Working with a kitchen designer helps clients achieve an attractive space that also is functional, says owner Len Riebau. These cabinets are red birch with a purpleheart accent and were finished with a clear conversion varnish.  

For kitchens, clients can select from a wide array of accessories like lazy Susan trays, can racks, spice holders and recycling bins so that the room is tailored to their needs. Riebau says that by working with a kitchen designer, the client gets an attractive space that is functional, with a step-saving layout that combines efficiency with openness.

Riebau says styles come and go in popularity, but for his clients, Shaker, Mission and Arts-and-Crafts looks are hot now. He works mainly with woods, but does some laminate work, especially for European-style frameless cabinetry. Off-white has replaced the stark white look of years past, he says. Popular woods for his market include oak, maple and cherry, but some clients like walnut, red birch or a combination of species.

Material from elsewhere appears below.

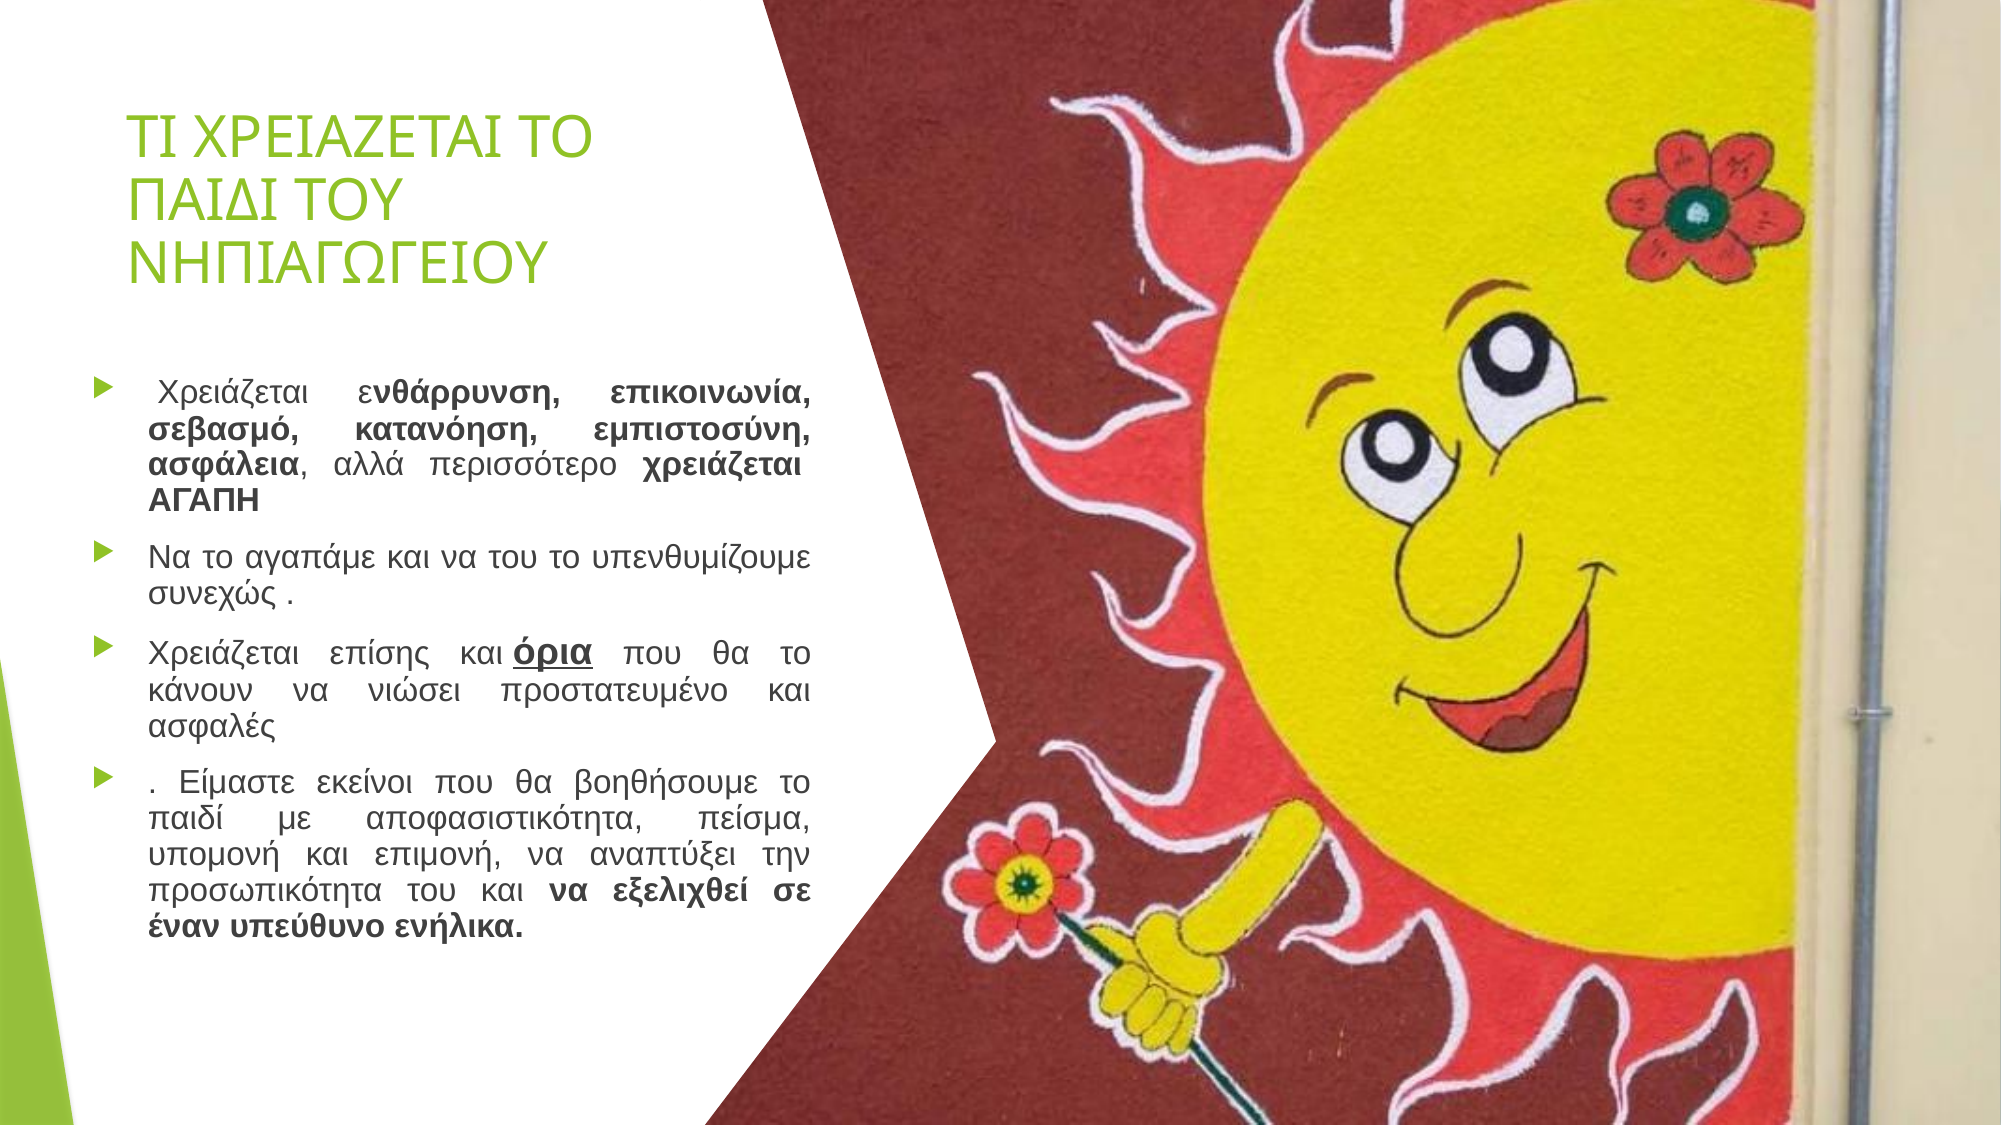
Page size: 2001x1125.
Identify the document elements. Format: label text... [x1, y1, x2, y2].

“With custom, it’s really up to the client,” he says. “Home offices have created a whole new market, as more people work at home or need functional space to house computers and related equipment. We get lots of people who come to us after they have shopped for a home entertainment center or other piece of furniture and find that they can’t get exactly what they want. Size seems to be the biggest factor in why they want a custom-made entertainment unit.”

Giving Back to the Industry

Riebau’s dedication to the industry goes beyond having his family involved in his company. He also donates a great deal of time to woodworking-related trade groups and educational activities. He belongs to a variety of professional associations, including the Kitchen Cabinet Manufacturers Assn., Architectural Woodwork Institute, National Kitchen and Bath Assn., National Association of the Remodeling Industry, Kettle Moraine Advanced Manufacturing Cluster Council and the Metropolitan Builders Assn., where he is a member of the membership committee and the associate advisory board.

Riebau also is chairman of an advisory committee that reviews the wood tech program directed by Jerry Finch at Fox Valley Technical College in Oshkosh, WI. Riebau says he is very interested in supporting educational initiatives that help create worthwhile technology programs to better prepare students for careers in woodworking and related industries.

“In addition to reviewing the programs at Fox Valley the members of the advisory committee are working on a program to invite business owners to see what the school offers and give input about what the industry needs. FVTC believes in partnering with industry to customize training that is relevant,” he says. “The advisory committee also recently participated in sending e-mails to Congress about the need for funding for technical programs. In addition, FVTC is involved in WoodLINKS USA, which also stresses industry involvement so that technical schools know what skills to teach. It’s basically about getting the various groups to communicate.”

Len and Bill are also members of the Hartford (WI) High School Vision Project. “Students build a house and put the skills they learn to use,” Len says. “Our company furnishes the cabinetry. Projects like these offer valuable hands-on training.”

Father and son also were involved in getting the WoodLINKS USA program started at Hartford, in conjunction with FVTC and Jerry Finch.

The Riebaus are supportive of FVTC’s programs in other ways as well — Bill has taken classes at the school and Riebau hires graduates from the program.

“It’s very hard to get qualified employees, and we think FVTC is successful because of the feedback it gets from the industry,” Len says. “A company needs employees who possess technical ability and a good work ethic, and good training is one of the keys to success.”